Dr Michael Ryan said hospital intensive care units were beginning to fill up, although officials say the numbers are “relatively low”.
It is clear from Chinese statistics that no one died on Wednesday as a result of the disease, but doubts surround the real impact of the disease.
Hospitals in Beijing and other cities have begun to fill up with patients recently as infection numbers soar in China.
China had imposed strict health measures since 2020 as part of its “no COVID-19” policy, but the government eventually canceled most of the measures two weeks ago after protests broke out against the strict measures to counter the spread of the disease.
The number of infections has increased significantly since that time, which raises fears of a high number of deaths among the elderly and those with the most fragile health conditions.
Despite the high numbers of infections, the official statistics indicate that only five people died on Tuesday, which prompted the Director of Emergencies at the World Health Organization, Dr. Ryan, to urge China to provide the organization with information about the recent spread of the virus.
“Reports from China indicate relatively low numbers in intensive care units, but anecdotal news indicates large numbers,” he said.
“For weeks we have been saying that completely stopping the spread of this highly contagious virus will be difficult
Only by taking health and social measures.”
Tedros Adhanom Ghebreyesus, Director of the World Health Organization, said during a press conference in Geneva that he was “very concerned by the developments in the situation in China.”
He called for the disclosure of specific data related to the severity of the disease, the number of cases transferred to hospitals, and the requirements of intensive care departments.

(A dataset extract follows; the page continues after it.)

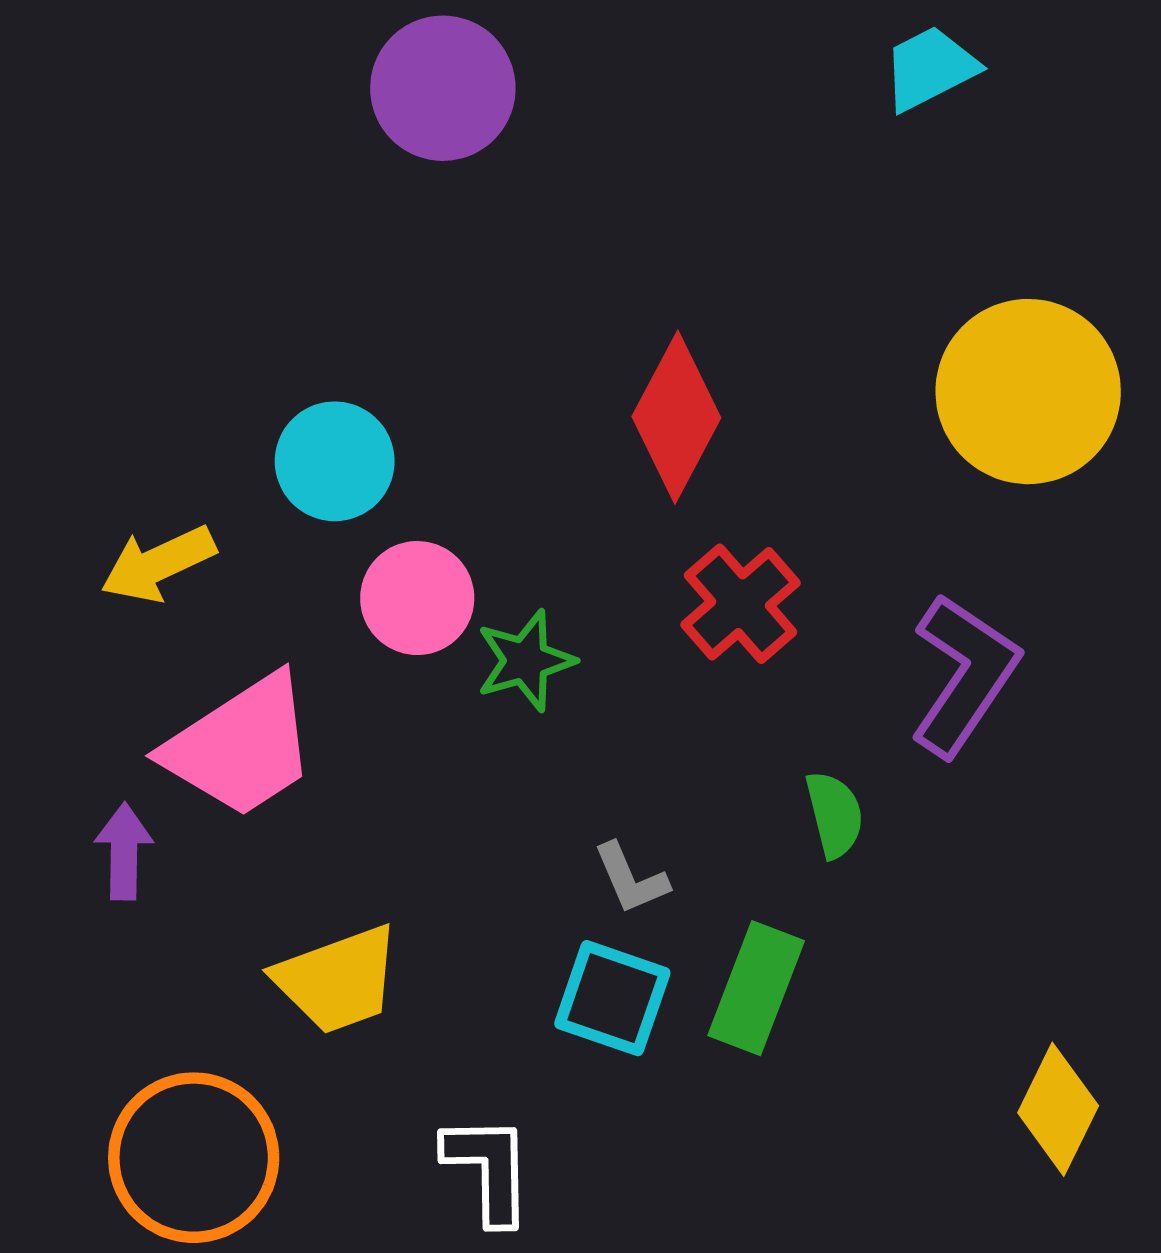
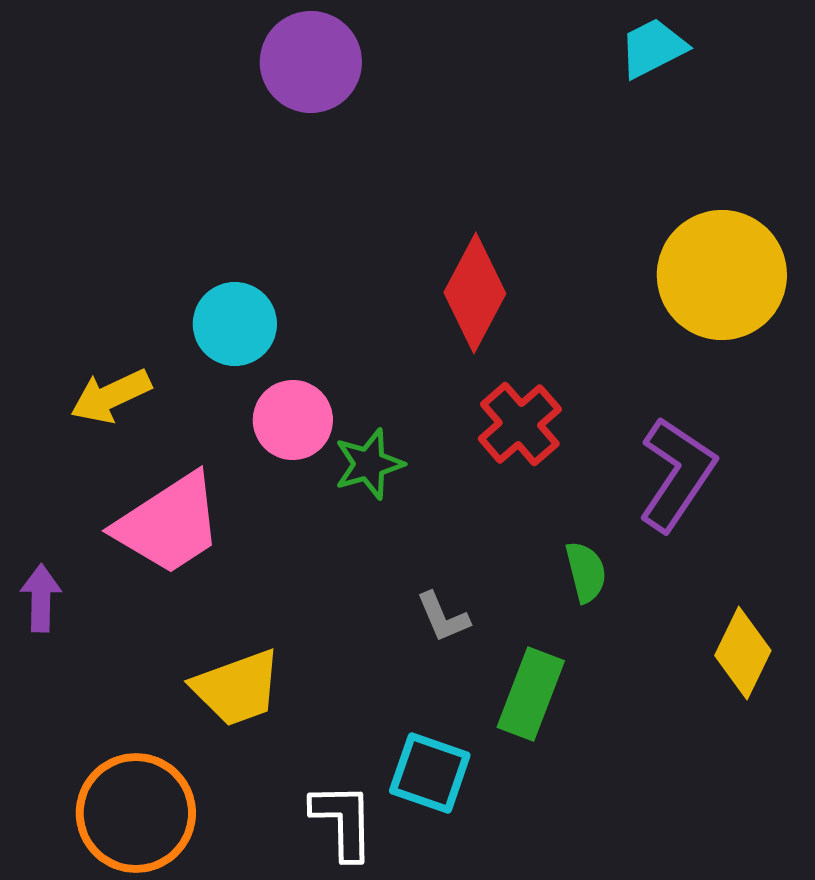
purple arrow: (124, 851) -> (41, 598), moved
cyan square: (612, 998) -> (430, 773), moved
yellow diamond: (1058, 1109) -> (743, 653), moved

Dr. Arian added that vaccination is the appropriate strategy to confront the spread of the disease.
China has developed and produced its own vaccines that have been shown to be less effective in protecting people from severe disease than deaths than vaccines based on mRNA technology used in many parts of the world.
The comments came as Germany announced it had sent the first batch of BionTech vaccines to China.
German vaccines will initially be given to the estimated 20,000 foreigners residing in China.
This is the first batch of foreign vaccines to be sent to China, and no details were disclosed regarding the date and size of the shipment.
German Chancellor Olaf Schultz, during his visit to China last month, called for the vaccine to be provided to Chinese citizens as well, free of charge.